At the moment, the only large communities are general. That may change over time. I do hope that companies start their own instances. Not to control the narrative, but to be their official communication. I don’t want commercial users using the community instances.
Again, then, they can be blocked but also, they can be verified.
The issue as I see it is that once Meta or someone similar can start pointing to far right instances, child abuse materials or anything of the like and start painting Lemmy as a whole as the new 4chan “radicalising and grooming the children” only to release their “new app” which is just their instance then the “free fediverse” is going to BE the fringe.
Large companies will have no desire to be involved with “that place” because the sanitised, community guidelines having, data farming goliath will have 2 billion users. Why risk the bad pr?
Why risk the bad PR of being on meta when you can be on your own instance that any other instance can access.
It’s like email. People don’t hold Google responsible if someone emails them with profanity.
I expect there will be sanitised versions and free for all versions. Moderation will differentiate but it may be that it’s send regulated, like porn on NSFW instances.
One thing I’ve noticed is that I’ve blocked the NSFW instance from my feed and any comments from there are blocked too. So users from instances with a lot of NSFW content may find they have less engagement. L it may be that more regulated instances have less freedom of speech but more people to listen.
Likely the realiry will be somewhere in the middle.
I think you have a very optimistic outlook on people. We understand how the fediverse works but I wouldnt trust most people to differentiate between the app and the content it serves.
Perhaps, once legal consequences of comments start kicking in here and there, the Fediverse will tend to remain fragmented to avoid having very large communities that also happen to act as a lightning rod for litigation
Why would they face any legal consequences any more than any other social media? The platform would not be liable for the content of its users. Obviously, they are responsible to remove illegal content, like child porn.
You have to have the ability to advocate for your rights under the law. Even if there are laws saying that the platform is not liable for content of the users, there can still be nuisance suits or prosecutions. Even if those actions are frivolous, it still costs to respond to them. They generally can’t be ignored.
Not more, necessarily, but definitely more exposed as smaller servers won’t have legal and regulatory compliance teams supporting them
Instance location. Content comes at you from all over the Fediverse but once its in your instance it’s actually located on your server. It’s obvious how even regular NSFW stuff can be a problem if your instance is sitting in a ME country but perhaps less obvious (and more troublesome) is text based content.
For instance if a user is enrolled on an instance located in Germany and then subscribes to Neo-Nazi content from an instance located in the United States. That NN material is now on your instance but much of it is probably illegal in Germany. What happens when the German Authorities find out and come knocking?

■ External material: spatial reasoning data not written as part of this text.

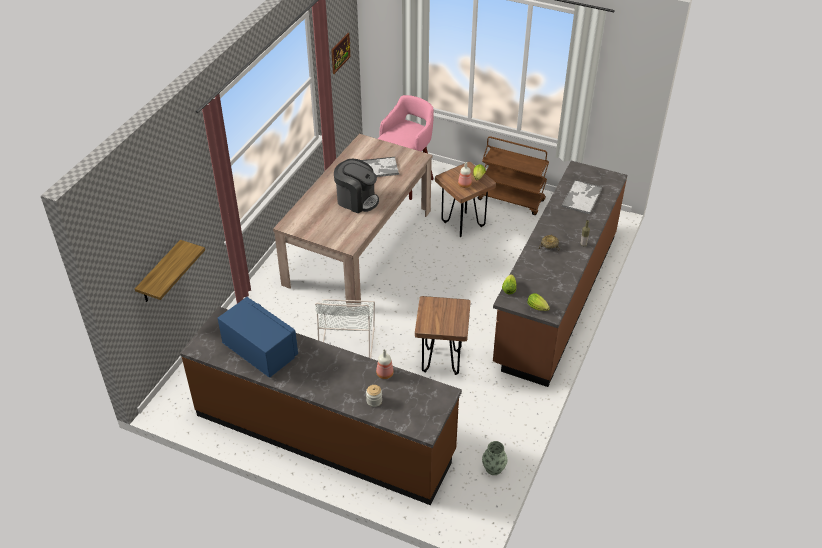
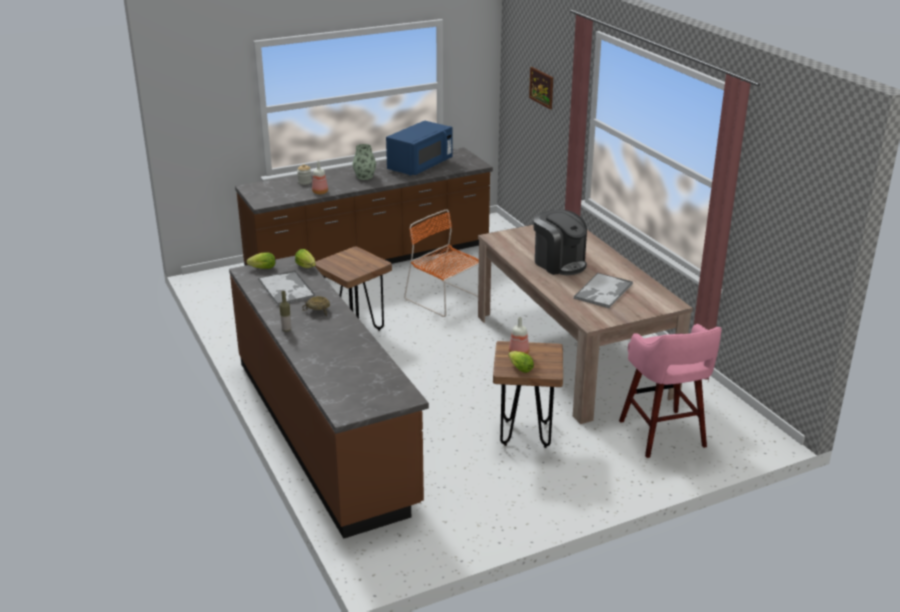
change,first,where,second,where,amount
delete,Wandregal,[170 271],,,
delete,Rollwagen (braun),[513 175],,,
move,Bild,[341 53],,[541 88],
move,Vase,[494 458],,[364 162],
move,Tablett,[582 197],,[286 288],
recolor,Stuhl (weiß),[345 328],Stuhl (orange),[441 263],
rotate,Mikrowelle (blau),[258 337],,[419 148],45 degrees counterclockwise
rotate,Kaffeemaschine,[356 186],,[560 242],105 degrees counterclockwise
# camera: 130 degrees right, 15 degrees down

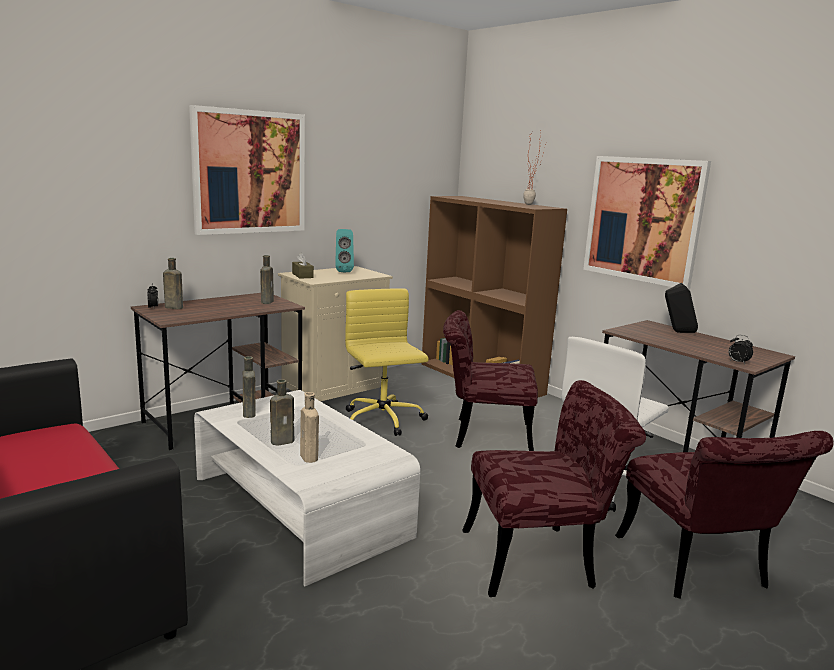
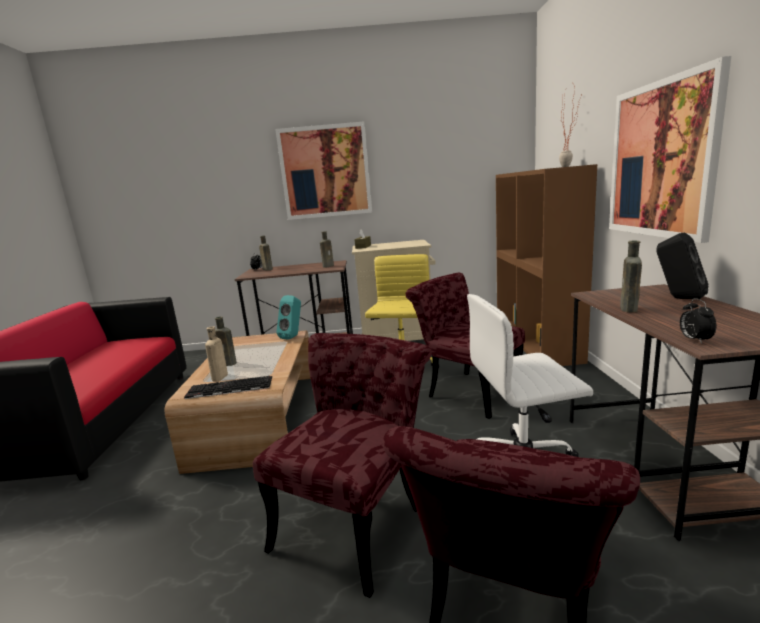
change,first,where,second,where,amount
insert,,,Tastatur,[228 387],
move,Flasche (braun),[249 387],,[631 276],
move,Lautsprecher (türkis),[344 250],,[289 317],
recolor,Couchtisch (weiß),[307 488],Couchtisch (braun),[238 402],
rotate,Stuhl (rot),[554 488],,[342 465],90 degrees counterclockwise
# camera: 40 degrees right, 0 degrees up

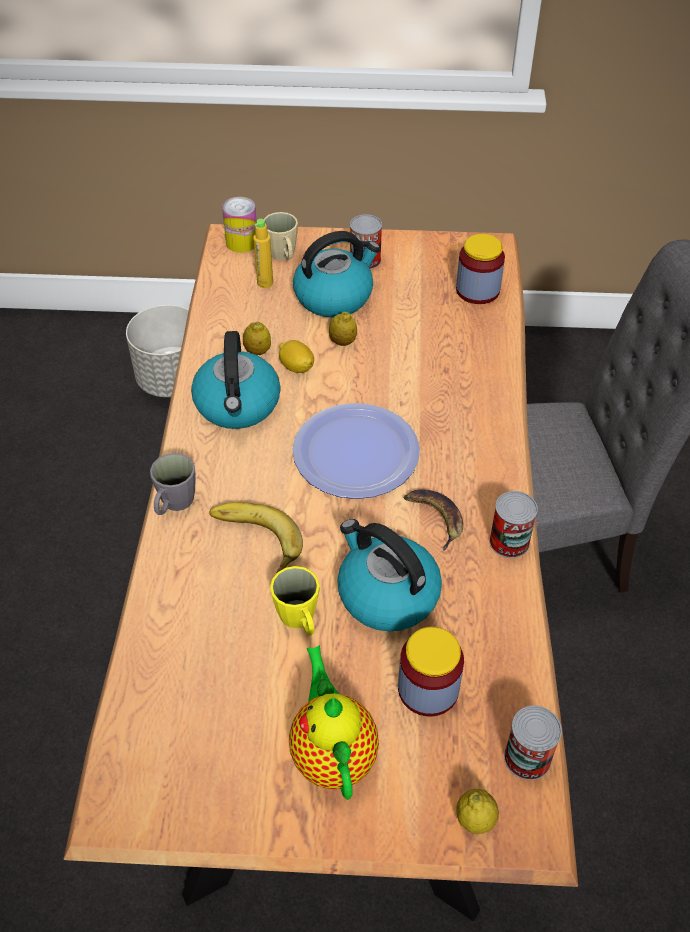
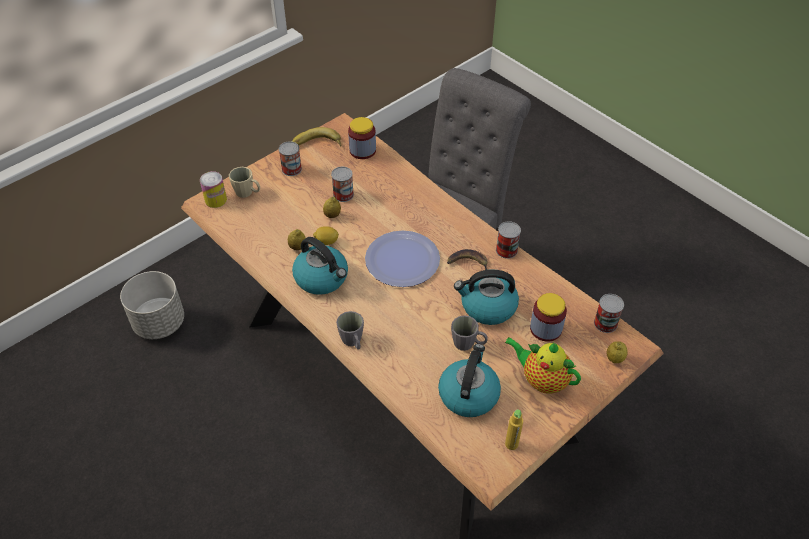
change,first,where,second,where,amount
insert,,,Dose,[342 184],
move,Banane,[256 537],,[317 137],
move,Flasche (gelb),[263 253],,[514 430],
move,Wasserkessel,[336 274],,[469 380],
recolor,Henkelbecher (gelb),[295 601],Henkelbecher (grau),[469 333],
# camera: 45 degrees left, 0 degrees up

Even “Child Porn” isn’t nearly as cut and dried as most people think. Things like /c/tinytitties or /c/flatchested from lemmynsfw are arguably illegal in a place like Australia since the person can be perceived as under-age due to their physical characteristics. It gets worse when you toss in the AI Generated stuff.
Big Tech does a lot of juggling trying to stay clear of these problems and they have large legal teams to help them when they run into trouble. I rather doubt that most instance admins have the resources for it.